Riders reacted angrily in December when the much-discussed changes to the Olympic format were voted through at the FEI general assembly, and the surprising news broke that the World Equestrian Games (WEG) cross-country is dropping to three-star level over a shorter course, leaving us without a top-level (four-star) championship.
I gather the members of the FEI eventing committee were far from unanimous in their support of the WEG change and there is widespread opposition among riders — I was competing in Australia when the news came in and the reaction there was much the same as in Europe.
The principal argument for the downgrade is that WEG acts as an Olympic qualifier so cannot be at a higher level, but surely there can be other means of qualifying for the Games? I hope this change is not a fait accompli and can be resolved.
It’s always interesting to get out competing again — the first events tell you where you are with your horses after a winter of training.
Tweseldown was my first run and there was universal praise for the huge improvements there. Organiser Rachael Faulkner and her team have done a fantastic job. Those who start a new event have a blank canvas to work on, but when you take over a long-standing fixture, it’s difficult to change people’s perceptions. Event riders have been going to Tweseldown since the beginning of time, but it felt like a new place last week.
Huge amounts of trees and undergrowth have been cleared on the cross-country course over the past decade or so, which is a positive, but it did leave the area looking rather like the surface of the moon. Now there is some grass cover and the tracks were all flowing.
The intention is to use these courses on the higher, drier ground at the start and end of the season and to use the other track on the lower ground at the summer fixtures, to avoid returning to the dust paths of old.
Back to basics
I absolutely agree with Mark Phillips that safety comes down to rider responsibility. It’s our job to deal with the problems we’re set on the cross-country and to ride appropriately — position and instinct are key.
We also have to know when not to compete a horse at a certain level. Qualifications are not a guideline indicating when to move up a class and achieving them is not a green light to progress.

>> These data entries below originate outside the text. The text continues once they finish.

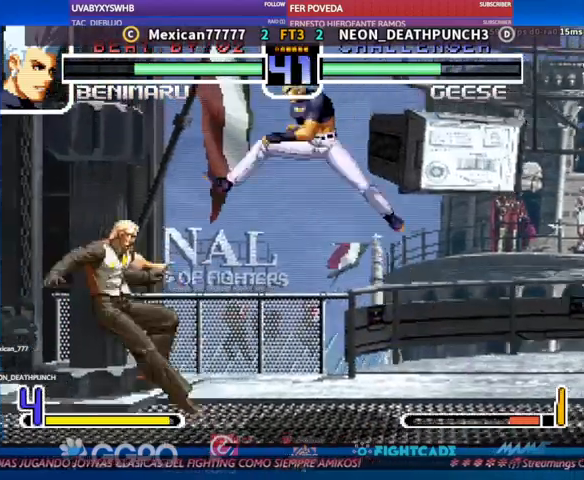
{"dt_ms": 1000, "buttons": [], "left_stick": "center"}
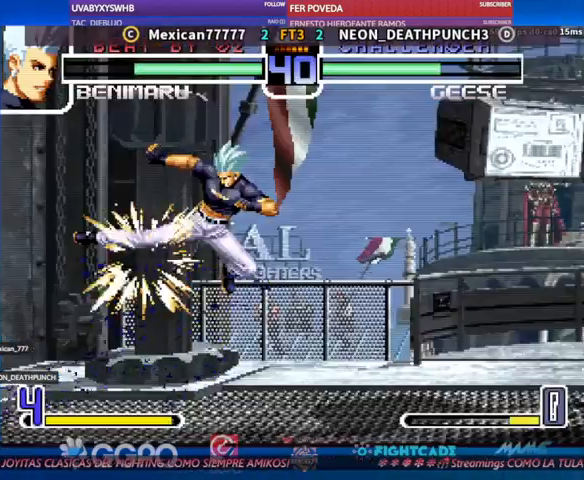
{"dt_ms": 500, "buttons": [], "left_stick": "center", "events": [[133, "left_stick", "up"], [200, "left_stick", "center"]]}
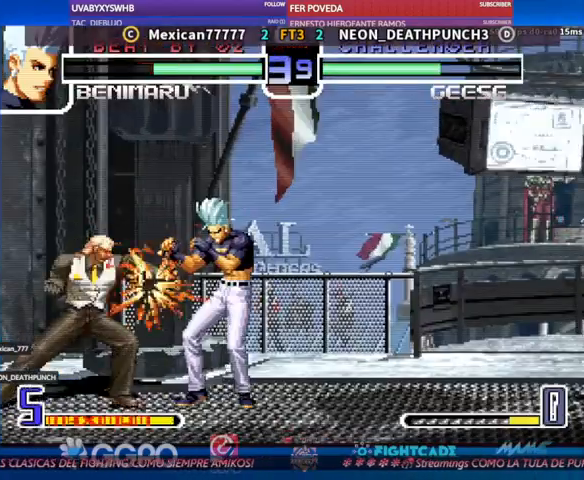
{"dt_ms": 500, "buttons": [], "left_stick": "center", "events": [[267, "CIRCLE", "down"], [267, "TRIANGLE", "down"], [300, "CIRCLE", "up"], [300, "TRIANGLE", "up"]]}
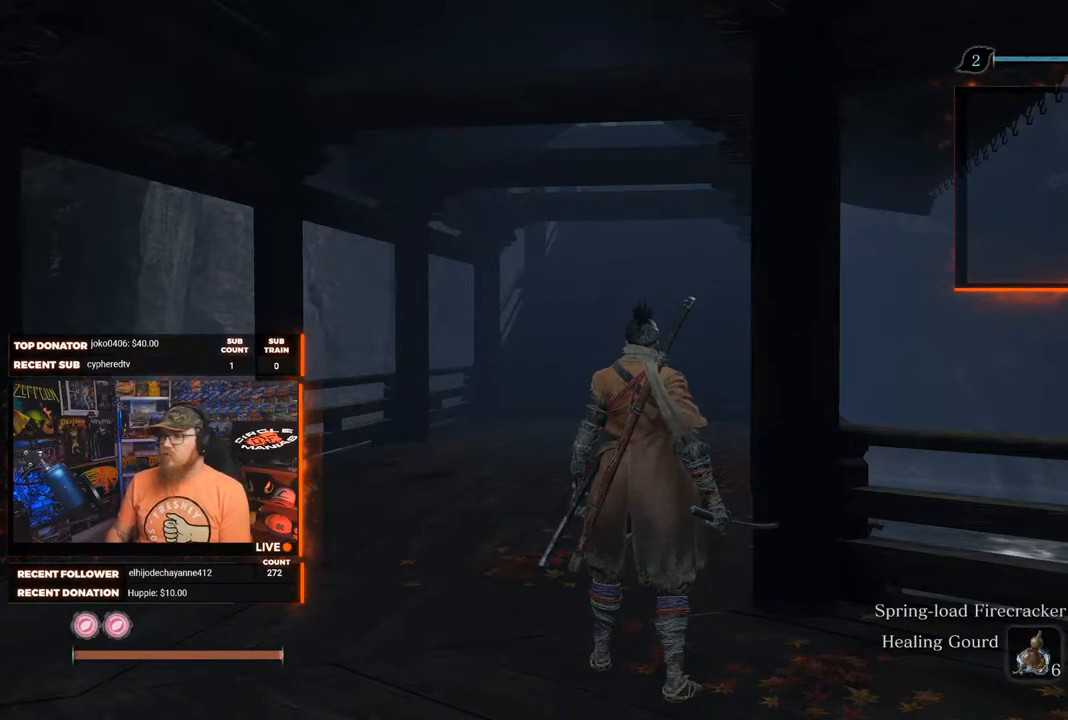
Gameplay with a controller (Xbox layout); each line is a JSON object with the inputs held at the frame after it. "events" lists button and stick changes between this image and that frame as [ms after this image, input, new state], when the widget could be followed in between. Not read: SHARE.
{"buttons": [], "left_stick": "left", "right_stick": "right", "events": [[83, "right_stick", "right"], [333, "left_stick", "left"]]}
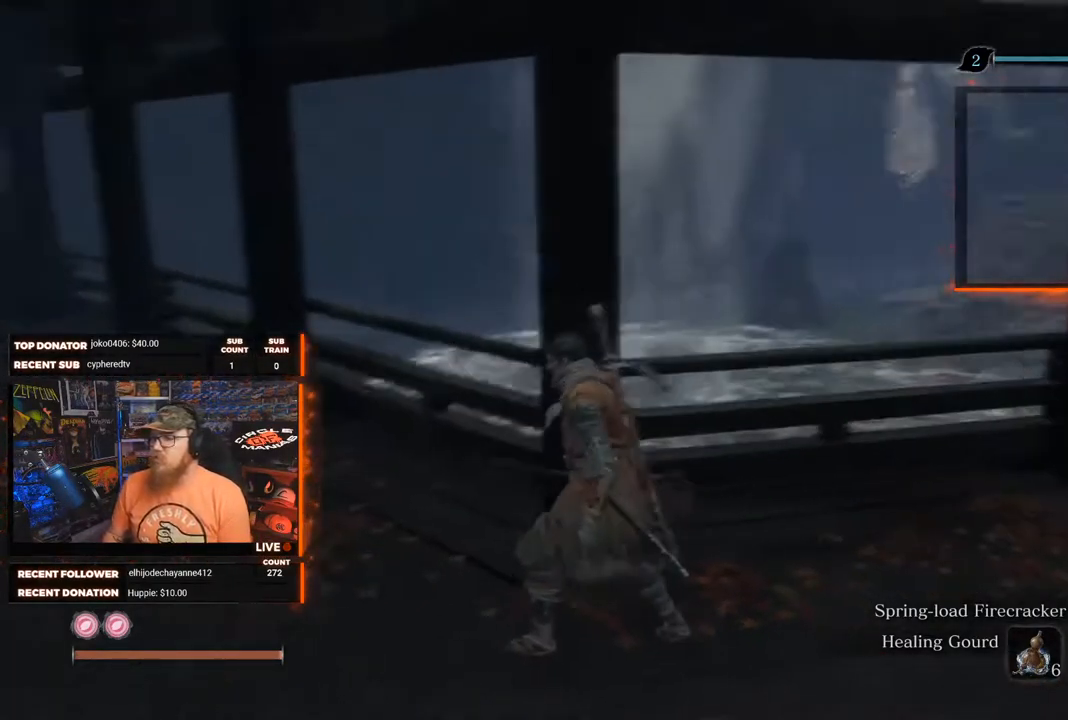
{"buttons": [], "left_stick": "up-left", "right_stick": "left", "events": [[17, "left_stick", "up-left"], [17, "right_stick", "center"], [250, "right_stick", "left"]]}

New team coach Chris Bartle recently held a workshop with British riders, at which he talked about his approach to cross-country. They were the same principles on which I was brought up working with my father — position, point of balance, bridging reins, control of the shoulder, changing gear without affecting speed, riding the optimum line and the importance of where the rider is looking. Although it was back to basics, the advice felt spot-on.